2.3.1. S3 Import to HDFS

This section contains detailed description for example use case of transferring data from S3 to HDFS.

2.3.1.1. Use case

You have directory on S3 where some external process is creating new text files. New files are added to this directory, but existing files are never altered. They can only be removed after some period of time. Data from all new files needs to be transferred to a single HDFS directory. Preserving file names is not required and multiple source files can be merged to single file on HDFS.

2.3.1.2. Configuration

We will use HDFS connector for both From and To sides of the data transfer. In order to create link for S3 you need to have S3 bucket name and S3 access and secret keys.

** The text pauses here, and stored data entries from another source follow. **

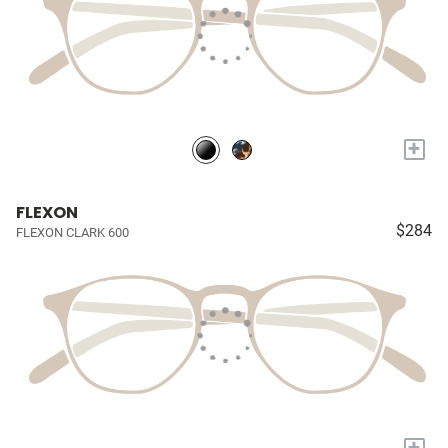
+
FLEXON
$284
FLEXON CLARK 600
+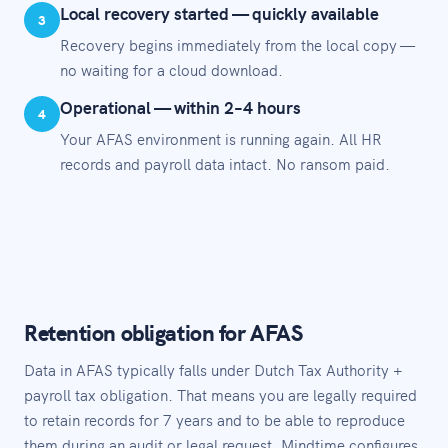
Local recovery started — quickly available
3
Recovery begins immediately from the local copy —
no waiting for a cloud download.
Operational — within 2–4 hours
4
Your AFAS environment is running again. All HR
records and payroll data intact. No ransom paid.
Retention obligation for AFAS
Data in AFAS typically falls under Dutch Tax Authority +
payroll tax obligation. That means you are legally required
to retain records for 7 years and to be able to reproduce
them during an audit or legal request. Mindtime configures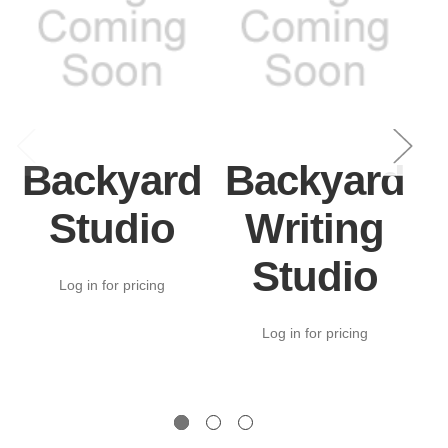
Backyard
Backyard
Studio
Writing
Studio
Log in for pricing
Log in for pricing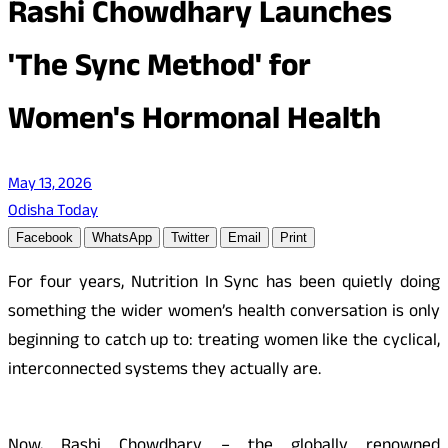
Rashi Chowdhary Launches
'The Sync Method' for
Women's Hormonal Health
May 13, 2026
Odisha Today
Facebook
WhatsApp
Twitter
Email
Print
For four years, Nutrition In Sync has been quietly doing
something the wider women’s health conversation is only
beginning to catch up to: treating women like the cyclical,
interconnected systems they actually are.
Now, Rashi Chowdhary – the globally renowned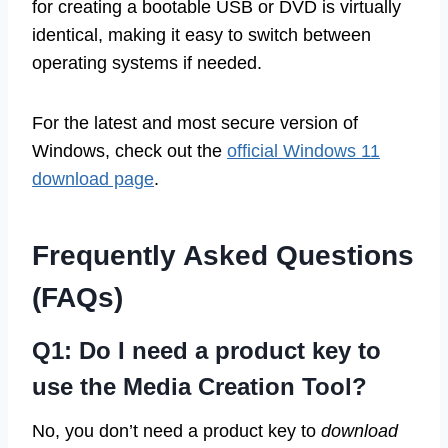
for creating a bootable USB or DVD is virtually
identical, making it easy to switch between
operating systems if needed.
For the latest and most secure version of
Windows, check out the
official Windows 11
download page
.
Frequently Asked Questions
(FAQs)
Q1: Do I need a product key to
use the Media Creation Tool?
No, you don’t need a product key to
download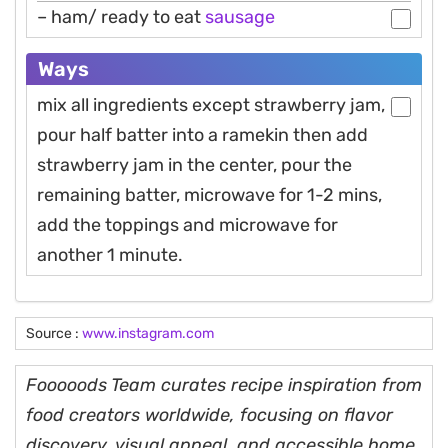
– ham/ ready to eat
sausage
Ways
mix all ingredients except strawberry jam,
pour half batter into a ramekin then add
strawberry jam in the center, pour the
remaining batter, microwave for 1-2 mins,
add the toppings and microwave for
another 1 minute.
Source :
www.instagram.com
Fooooods Team curates recipe inspiration from
food creators worldwide, focusing on flavor
discovery, visual appeal, and accessible home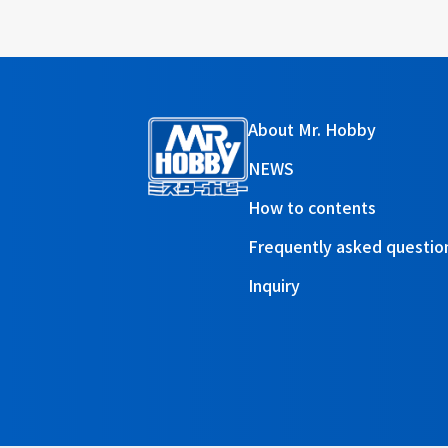
About Mr. Hobby
NEWS
How to contents
Frequently asked questio
Inquiry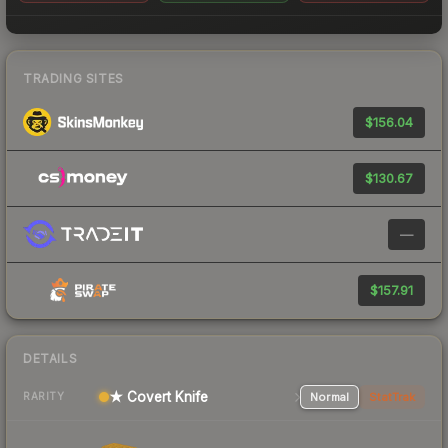
TRADING SITES
$156.04
$130.67
—
$157.91
DETAILS
★ Covert Knife
Normal
StatTrak
RARITY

Please follow S3 documentation to retrieve S3 credentials if you don’t have them already.

sqoop:000> create link -c hdfs-connector
  • Our example uses s3link for the link name
  • Specify HDFS URI in form of s3a://$BUCKET_NAME where $BUCKET_NAME is name of the S3 bucket
  • Use Override configuration option and specify fs.s3a.access.key and fs.s3a.secret.key with your S3 access and secret key respectively.

Next step is to create link for HDFS

sqoop:000> create link -c hdfs-connector

Our example uses hdfslink for the link name If your Sqoop server is running on node that has HDFS and mapreduce client configuration deployed, you can safely keep all options blank and use defaults for them.

With having links for both HDFS and S3, you can create job that will transfer data from S3 to HDFS:

sqoop:000> create job -f s3link -t hdfslink
  • Our example uses s3import for the job name
  • Input directory should point to a directory inside your S3 bucket where new files are generated
  • Make sure to choose mode NEW_FILES for Incremental type
  • Final destination for the imported files can be specified in Output directory
  • Make sure to enable Append mode, so that Sqoop can upload newly created files to the same directory on HDFS
  • Configure the remaining options as you see fit

Then finally you can start the job by issuing following command:

sqoop:000> start job -j s3import

You can run the job s3import periodically and only newly created files will be transferred.